The Cardinals had a stretch of possessions in the second half that lasted five, three, five and three plays. It stands to reason, had the Cards stretched out those possessions, Fitzgerald would have figured in eventually.
Then again, there is an argument that they could have lasted longer had Fitzgerald caught a pass – although he was the recipient of a quick screen in the first half on second-and-1 that Fitzgerald couldn't convert, and the Cards ended up punting.
"Kevin is doing a good job not forcing it, because that's not what you want to do," Fitzgerald said. "Obviously I am a focal point of this offense – one of the focal points of this offense – but forcing the ball creates turnovers and we don't want to do that.
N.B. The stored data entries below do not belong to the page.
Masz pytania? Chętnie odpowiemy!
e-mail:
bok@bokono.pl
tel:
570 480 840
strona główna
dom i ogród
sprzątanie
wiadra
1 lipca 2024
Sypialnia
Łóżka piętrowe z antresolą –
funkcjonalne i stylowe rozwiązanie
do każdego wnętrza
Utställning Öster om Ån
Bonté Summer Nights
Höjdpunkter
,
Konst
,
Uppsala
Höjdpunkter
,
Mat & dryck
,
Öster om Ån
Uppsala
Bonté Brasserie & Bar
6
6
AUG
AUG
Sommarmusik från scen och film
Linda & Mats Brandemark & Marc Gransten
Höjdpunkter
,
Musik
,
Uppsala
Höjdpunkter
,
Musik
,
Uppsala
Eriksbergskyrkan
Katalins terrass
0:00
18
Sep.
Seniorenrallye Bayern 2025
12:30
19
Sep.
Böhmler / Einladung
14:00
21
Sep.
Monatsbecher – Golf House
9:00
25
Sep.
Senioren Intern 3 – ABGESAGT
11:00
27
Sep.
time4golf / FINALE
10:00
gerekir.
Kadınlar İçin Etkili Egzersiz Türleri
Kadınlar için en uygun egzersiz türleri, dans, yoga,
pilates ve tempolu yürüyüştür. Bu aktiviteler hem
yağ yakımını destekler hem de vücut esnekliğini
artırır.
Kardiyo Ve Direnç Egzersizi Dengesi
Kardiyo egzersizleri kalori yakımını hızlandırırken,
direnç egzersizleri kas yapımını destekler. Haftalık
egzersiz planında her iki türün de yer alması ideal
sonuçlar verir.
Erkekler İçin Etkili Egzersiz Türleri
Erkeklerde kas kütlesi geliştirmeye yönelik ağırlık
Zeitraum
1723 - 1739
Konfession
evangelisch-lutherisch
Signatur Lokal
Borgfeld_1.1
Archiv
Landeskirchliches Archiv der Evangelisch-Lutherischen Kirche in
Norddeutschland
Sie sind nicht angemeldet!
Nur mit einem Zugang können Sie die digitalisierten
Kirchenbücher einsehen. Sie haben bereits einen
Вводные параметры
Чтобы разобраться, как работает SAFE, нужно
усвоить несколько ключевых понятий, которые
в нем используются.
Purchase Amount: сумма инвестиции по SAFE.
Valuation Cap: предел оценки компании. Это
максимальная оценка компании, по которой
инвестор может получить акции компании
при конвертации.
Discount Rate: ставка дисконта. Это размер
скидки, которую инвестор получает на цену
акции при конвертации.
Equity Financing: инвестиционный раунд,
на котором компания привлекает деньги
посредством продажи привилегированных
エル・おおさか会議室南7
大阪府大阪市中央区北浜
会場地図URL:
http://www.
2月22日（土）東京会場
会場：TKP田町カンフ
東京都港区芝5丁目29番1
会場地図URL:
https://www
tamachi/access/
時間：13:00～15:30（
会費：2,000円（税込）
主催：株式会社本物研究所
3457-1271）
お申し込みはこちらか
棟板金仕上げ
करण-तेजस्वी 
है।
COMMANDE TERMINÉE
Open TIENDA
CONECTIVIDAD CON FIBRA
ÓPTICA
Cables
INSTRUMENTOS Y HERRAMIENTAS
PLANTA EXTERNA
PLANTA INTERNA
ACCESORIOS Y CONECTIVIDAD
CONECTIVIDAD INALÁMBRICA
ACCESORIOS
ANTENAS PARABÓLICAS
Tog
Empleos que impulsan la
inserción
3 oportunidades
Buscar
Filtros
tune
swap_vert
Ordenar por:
"When we get favorable matchups and my number is called, they expect me to win, and I expect myself to win, and that's what I plan to do. But if we're not getting the looks that are favorable, he has to go other places with the football and that's the smart thing to do."
That's the mindset the entire offense has tried to take. Early Doucet, the team's second leading receiver (10 catches, 175 yards), said it would be a mistake for anybody to get caught up in who is getting the ball and who is not.
"Any time you have a guy like Fitz on the field you want to try to get him the ball," Doucet said. "But I know for us as a group, our goal is to 'Do your job.' "
It's a balance, because the Cardinals are better off when Fitzgerald has opportunities. The team's lone touchdown came on what frankly be seen as a force by Kolb, when the quarterback was running for his life and heaved it up into the corner of the end zone while two Seahawk defenders blanketed Fitzgerald.
Improbably – or maybe not so much -- Fitzgerald made the spectacular catch.
"We have to give him the ball a little bit more," Kolb said. "We'll move him around, do some certain things to get him some better matchups.
"We'll just do what we can to keep spreading it around, take what the defense gives us, but also get it in his hands because he makes big plays for us."